*PROBLEM*: Please count the lines in the listing that contain the string "minus", where case matters, and reply with the number alone.

........

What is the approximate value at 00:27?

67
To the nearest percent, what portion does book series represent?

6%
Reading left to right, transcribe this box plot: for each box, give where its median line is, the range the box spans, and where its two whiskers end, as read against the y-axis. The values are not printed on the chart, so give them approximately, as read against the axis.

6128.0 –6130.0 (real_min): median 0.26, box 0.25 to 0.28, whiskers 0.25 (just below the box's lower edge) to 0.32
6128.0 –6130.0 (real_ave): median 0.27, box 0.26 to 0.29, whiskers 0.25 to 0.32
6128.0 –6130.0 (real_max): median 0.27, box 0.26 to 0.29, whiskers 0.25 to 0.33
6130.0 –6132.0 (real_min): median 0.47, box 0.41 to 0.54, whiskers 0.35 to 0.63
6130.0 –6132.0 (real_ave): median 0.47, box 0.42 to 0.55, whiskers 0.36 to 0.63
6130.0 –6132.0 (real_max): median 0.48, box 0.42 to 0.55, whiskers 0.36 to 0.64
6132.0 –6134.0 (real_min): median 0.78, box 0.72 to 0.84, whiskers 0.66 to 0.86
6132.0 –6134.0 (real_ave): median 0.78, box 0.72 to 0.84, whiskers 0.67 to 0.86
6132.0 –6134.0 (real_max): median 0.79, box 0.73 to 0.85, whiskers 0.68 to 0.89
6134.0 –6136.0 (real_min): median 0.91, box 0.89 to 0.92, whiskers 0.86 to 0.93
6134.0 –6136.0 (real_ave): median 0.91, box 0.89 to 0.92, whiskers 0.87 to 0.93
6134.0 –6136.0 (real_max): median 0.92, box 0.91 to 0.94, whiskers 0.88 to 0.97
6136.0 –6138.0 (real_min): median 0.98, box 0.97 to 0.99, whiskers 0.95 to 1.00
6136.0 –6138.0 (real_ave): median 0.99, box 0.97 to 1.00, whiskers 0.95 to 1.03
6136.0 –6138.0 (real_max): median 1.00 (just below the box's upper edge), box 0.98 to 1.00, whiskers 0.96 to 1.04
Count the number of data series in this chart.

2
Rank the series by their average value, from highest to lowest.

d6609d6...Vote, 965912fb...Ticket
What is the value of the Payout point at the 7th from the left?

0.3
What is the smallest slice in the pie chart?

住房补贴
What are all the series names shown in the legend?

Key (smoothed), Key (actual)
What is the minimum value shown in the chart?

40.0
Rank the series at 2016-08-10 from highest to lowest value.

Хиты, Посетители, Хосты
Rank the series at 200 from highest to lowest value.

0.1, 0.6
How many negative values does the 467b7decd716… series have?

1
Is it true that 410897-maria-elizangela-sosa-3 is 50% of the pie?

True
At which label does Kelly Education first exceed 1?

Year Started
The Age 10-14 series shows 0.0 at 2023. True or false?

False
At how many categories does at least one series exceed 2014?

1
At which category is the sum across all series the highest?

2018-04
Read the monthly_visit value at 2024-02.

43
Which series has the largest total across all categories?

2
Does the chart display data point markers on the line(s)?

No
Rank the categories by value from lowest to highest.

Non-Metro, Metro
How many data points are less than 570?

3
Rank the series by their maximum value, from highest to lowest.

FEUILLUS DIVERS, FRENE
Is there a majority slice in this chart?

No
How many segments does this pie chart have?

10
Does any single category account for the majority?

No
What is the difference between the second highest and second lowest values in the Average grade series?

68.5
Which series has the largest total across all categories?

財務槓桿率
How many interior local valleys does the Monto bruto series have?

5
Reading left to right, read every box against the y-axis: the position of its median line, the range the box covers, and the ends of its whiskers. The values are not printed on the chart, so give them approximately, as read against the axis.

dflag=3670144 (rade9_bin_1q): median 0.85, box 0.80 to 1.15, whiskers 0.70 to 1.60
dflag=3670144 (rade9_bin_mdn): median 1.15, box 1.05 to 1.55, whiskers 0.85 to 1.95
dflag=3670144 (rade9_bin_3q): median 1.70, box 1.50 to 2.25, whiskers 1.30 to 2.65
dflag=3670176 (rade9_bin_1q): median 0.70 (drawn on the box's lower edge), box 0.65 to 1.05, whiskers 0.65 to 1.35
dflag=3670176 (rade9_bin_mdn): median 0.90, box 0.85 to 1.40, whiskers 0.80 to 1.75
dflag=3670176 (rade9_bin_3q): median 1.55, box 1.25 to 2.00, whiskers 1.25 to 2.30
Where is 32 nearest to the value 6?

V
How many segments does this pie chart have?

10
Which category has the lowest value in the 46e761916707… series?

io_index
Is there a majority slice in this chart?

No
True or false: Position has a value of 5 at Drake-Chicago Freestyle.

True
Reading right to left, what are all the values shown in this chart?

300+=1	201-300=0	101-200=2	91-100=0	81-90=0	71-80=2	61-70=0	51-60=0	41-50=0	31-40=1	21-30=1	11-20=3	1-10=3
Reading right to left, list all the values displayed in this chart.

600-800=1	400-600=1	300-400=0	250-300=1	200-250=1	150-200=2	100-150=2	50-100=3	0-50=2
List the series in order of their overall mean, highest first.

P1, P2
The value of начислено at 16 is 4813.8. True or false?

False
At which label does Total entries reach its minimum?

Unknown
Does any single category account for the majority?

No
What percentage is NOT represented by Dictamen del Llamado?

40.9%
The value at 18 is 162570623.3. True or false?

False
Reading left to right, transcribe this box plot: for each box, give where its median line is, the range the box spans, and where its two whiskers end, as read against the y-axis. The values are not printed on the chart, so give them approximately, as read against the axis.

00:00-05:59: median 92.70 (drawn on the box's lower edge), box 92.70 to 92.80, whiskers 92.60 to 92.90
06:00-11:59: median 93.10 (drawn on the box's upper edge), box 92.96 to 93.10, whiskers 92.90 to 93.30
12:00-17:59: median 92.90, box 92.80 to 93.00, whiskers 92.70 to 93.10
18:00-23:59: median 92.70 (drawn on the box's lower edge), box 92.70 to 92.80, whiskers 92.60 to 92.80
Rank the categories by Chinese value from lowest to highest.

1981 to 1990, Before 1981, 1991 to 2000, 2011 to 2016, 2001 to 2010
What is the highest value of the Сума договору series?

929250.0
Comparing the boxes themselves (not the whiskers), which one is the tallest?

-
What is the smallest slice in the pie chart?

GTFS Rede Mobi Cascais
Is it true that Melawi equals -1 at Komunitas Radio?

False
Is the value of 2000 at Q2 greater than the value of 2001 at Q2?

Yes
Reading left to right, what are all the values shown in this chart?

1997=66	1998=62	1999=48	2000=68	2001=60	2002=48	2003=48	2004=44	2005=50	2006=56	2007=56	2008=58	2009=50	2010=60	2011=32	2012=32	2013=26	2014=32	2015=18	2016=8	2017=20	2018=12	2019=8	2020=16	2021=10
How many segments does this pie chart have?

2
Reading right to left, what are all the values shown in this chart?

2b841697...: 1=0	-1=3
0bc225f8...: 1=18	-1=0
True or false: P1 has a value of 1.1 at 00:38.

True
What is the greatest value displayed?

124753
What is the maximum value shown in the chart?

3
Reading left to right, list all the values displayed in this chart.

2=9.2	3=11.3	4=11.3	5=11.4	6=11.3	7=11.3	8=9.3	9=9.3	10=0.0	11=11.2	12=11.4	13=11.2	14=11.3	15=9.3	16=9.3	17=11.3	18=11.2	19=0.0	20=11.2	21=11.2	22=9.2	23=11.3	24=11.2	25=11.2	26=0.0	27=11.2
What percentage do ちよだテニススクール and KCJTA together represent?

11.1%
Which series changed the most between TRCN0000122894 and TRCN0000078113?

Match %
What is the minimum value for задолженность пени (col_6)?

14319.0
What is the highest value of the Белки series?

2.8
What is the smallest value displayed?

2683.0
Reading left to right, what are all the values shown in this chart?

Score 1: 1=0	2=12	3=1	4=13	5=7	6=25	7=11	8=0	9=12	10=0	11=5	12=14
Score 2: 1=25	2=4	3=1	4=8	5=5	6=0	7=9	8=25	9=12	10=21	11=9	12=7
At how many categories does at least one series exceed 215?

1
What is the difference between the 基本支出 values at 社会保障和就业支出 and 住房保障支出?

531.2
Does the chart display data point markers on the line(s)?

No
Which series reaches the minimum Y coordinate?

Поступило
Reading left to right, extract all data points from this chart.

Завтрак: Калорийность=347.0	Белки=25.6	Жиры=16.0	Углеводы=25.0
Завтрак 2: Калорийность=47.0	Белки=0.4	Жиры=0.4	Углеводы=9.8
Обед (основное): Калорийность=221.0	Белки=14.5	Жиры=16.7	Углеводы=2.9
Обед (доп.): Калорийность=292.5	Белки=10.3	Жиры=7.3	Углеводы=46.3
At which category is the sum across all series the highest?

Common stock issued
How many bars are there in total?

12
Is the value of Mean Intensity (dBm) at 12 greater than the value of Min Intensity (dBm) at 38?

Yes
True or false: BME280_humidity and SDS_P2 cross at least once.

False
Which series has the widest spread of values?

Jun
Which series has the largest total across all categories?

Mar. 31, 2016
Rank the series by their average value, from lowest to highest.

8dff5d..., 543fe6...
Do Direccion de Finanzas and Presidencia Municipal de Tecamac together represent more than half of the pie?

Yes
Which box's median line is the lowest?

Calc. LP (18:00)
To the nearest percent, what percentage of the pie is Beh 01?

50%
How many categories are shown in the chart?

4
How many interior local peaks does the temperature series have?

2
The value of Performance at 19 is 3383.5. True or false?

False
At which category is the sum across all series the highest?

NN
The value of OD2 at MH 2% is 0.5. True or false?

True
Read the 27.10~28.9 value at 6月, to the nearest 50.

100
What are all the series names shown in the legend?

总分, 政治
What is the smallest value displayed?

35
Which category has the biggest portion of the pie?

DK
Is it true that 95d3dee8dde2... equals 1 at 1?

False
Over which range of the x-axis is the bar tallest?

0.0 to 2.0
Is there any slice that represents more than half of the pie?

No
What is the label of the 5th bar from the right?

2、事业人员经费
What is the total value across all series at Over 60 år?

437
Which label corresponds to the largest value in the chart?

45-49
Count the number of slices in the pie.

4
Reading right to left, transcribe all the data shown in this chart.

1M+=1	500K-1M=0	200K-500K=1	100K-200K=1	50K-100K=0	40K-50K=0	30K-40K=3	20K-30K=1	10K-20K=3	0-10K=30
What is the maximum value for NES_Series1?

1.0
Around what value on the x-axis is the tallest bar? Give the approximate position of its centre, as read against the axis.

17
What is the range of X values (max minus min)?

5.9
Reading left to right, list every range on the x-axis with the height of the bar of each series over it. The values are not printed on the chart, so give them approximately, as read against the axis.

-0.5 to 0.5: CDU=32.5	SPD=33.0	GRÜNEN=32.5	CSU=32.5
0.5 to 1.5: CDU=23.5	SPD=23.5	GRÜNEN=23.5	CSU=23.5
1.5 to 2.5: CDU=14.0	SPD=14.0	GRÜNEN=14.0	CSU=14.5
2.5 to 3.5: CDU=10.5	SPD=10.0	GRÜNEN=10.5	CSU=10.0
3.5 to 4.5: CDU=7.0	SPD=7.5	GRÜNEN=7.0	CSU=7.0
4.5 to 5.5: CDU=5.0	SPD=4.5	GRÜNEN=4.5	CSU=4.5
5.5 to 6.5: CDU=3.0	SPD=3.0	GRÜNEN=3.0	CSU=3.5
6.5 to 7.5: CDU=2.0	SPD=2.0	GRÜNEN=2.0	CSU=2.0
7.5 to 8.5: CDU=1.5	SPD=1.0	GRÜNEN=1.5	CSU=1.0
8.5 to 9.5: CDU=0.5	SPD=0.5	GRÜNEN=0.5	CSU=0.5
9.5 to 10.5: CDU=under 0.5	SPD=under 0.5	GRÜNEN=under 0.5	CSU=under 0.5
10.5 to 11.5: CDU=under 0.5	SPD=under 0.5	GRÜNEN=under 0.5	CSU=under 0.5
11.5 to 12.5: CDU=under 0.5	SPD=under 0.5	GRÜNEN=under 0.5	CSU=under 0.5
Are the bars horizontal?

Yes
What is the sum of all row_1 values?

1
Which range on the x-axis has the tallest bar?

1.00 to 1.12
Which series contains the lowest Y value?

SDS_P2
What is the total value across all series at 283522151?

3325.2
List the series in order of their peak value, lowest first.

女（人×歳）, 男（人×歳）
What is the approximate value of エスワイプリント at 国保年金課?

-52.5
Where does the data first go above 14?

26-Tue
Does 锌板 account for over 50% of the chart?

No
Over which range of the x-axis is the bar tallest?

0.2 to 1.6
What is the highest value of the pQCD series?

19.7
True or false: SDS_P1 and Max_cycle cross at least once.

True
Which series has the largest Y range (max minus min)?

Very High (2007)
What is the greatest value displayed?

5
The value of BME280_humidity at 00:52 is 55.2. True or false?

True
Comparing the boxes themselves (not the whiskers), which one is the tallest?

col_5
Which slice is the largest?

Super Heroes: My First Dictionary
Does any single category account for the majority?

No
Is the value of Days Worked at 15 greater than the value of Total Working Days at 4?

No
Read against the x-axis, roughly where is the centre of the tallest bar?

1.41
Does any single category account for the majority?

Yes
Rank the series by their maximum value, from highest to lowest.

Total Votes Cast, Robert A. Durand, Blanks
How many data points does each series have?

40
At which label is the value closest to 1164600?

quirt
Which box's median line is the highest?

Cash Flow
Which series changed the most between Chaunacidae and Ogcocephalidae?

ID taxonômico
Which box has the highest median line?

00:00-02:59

........

*EXPECTED OUTPUT*: 2